İki takımın başındaki teknik adam da maçın önemini hissetmiş ve oyuncularına aktarabilmeye gayret etmişti. Bu tip derbi mücadelelerini defalarca hem sahada hem saha kenarında deneyimlemiş Mustafa Denizli, rakibinin genç teknik adamı karşısında bu açıdan çok avantajlıydı. Mustafa Denizli geçmişten gelen güveni oyuncularına aktarabilmiş ve maçın ilk düdüğü ile birlikte kazanmayı hedeflediğini hissettirmişti.
Göztepe teknik adamı 38 yaşındaki Maestro’ya derbinin önemi mutlaka detaylı anlatılmıştı. Maç sonu açıklamaları genç teknik adamın psikolojisini ele veriyordu. Son 40 yılda Altay’ın rakibine karşı ezici üstünlüğü belli ki rakip takımın hocasında Göztepe’nin son dönemde üst liglerde daha deneyimli olma avantajını yitirtmiş ve maçı öncelikle kaybetmeme prensibi ile oynamasına sebep olmuştu. Henüz maçın başında oyun temposunu düşürmeye gayret eden Göztepe belki de lige yeni çıkmış birçok rakibine psikolojik üstünlük sağlayabiliyorken Altay’a baştan yenik başlamıştı.

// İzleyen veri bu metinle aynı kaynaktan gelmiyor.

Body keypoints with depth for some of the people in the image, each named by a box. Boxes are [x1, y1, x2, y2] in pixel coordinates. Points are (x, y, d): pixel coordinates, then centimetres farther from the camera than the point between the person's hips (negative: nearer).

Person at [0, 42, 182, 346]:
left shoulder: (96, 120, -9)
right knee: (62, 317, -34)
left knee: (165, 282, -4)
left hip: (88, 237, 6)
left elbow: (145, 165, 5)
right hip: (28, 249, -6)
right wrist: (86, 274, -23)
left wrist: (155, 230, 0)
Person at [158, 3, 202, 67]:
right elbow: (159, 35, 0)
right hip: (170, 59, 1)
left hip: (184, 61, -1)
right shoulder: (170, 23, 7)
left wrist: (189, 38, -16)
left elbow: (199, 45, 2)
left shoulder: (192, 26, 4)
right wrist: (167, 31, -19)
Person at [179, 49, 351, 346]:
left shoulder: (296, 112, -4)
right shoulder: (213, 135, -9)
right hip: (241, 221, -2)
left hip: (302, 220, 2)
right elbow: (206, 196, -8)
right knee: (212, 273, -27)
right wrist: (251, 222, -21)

Altay ilk yarıda henüz gol olmamışken kaçırdığı penaltıyı gole çevirmiş olsa muhtemelen sahada çok farklı bir skor da elde edebilirdi. Ama kaçırdığı penaltının akabinde yediği penaltı golüne rağmen doksan dakikanın bütününde, bazı bölgelerde belirgin yetersizliğine rağmen, maçı bir şekilde çevireceğinin güvencesini tribünü dolduran taraftarlarına hissettiriyordu. Bu güven dün gece sadece sahada onbir oyuncunun bireysel özgüvenlerinden öte, onlarca yılda en zor koşullarda dahi bu derbiyi en iyi şekilde oynamayı başarmış bir kulübün gelenekleri ve kulüp kültürüyle de ilişkili olduğunu düşünüyorum.

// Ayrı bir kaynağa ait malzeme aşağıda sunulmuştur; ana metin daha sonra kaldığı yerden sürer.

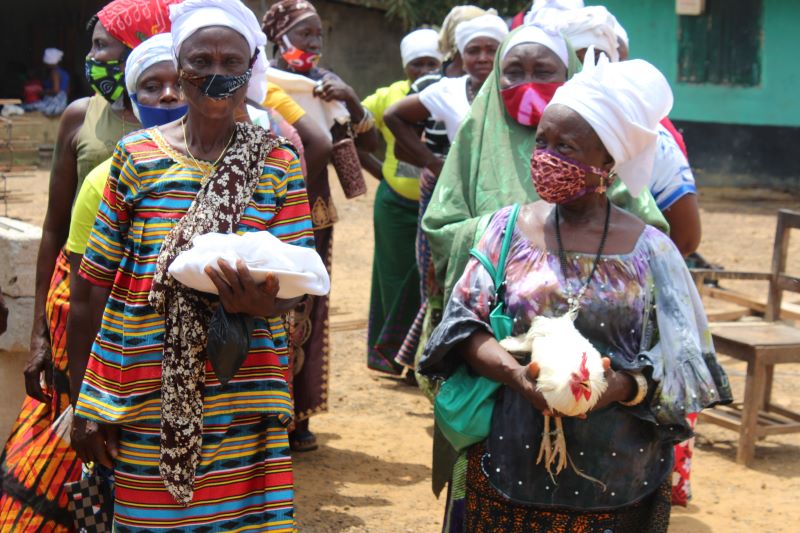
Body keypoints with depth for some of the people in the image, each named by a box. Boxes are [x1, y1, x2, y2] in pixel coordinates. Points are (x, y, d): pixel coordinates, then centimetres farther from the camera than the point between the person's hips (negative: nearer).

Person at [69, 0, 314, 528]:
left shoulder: (278, 163, 4)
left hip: (243, 401, 0)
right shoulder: (137, 157, 2)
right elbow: (99, 285, 4)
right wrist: (89, 405, 2)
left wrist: (264, 301, -23)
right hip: (147, 401, 0)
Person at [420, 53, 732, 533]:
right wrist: (516, 375, -18)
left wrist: (622, 386, -20)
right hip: (513, 462, 1)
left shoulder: (649, 250, -1)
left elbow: (682, 363, -1)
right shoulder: (509, 227, 4)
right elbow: (464, 324, -1)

Futbolun içinden gelen birçok spor adamı, gazeteci ile görüştüğümüzde her zaman Altay’ın farklı bir camia olduğunun altı çiziliyor ve Altay’a rakip olmuş kişiler bile Altay kültürüne saygılarını ifade ediyorlar. Bu kültür ve gelenekler Altay’ı büyük yapmayı başarıyor ve birçok kulübün düştüğü yerden kalkamadığı durumlarda bir şekilde camianın dinamiklerinin harekete geçmesiyle ayağa kalkmayı biliyor. Dünkü karşılaşma aslında sembolik olarak 18 yıl önce geriye düşen bir camianın tekrar eski günlerine döndüğünün tesciliydi. 18 yıl önce ara verilen geleneklerin devam edeceğinin göstergesiydi.
Altay dün sadece ligde üç puan kazanmadı. Altay dün sadece ezeli rekabette üstünlüğüne bir halka daha eklemedi. Bunlarla birlikte tekrar Süper Lig’in İzmir’inin Büyük Altay’ı olduğunu da kendine gösterdi. 18 yıl boyunca armanın tekrar en iyi şekilde temsil edilmesi için mücadele edip de bugünü göremeyenlerin huzurla uyuduklarına inanıyorum. Sizlerin Büyük Altay’ı anılarınızda kaldığı yerden devam ediyor.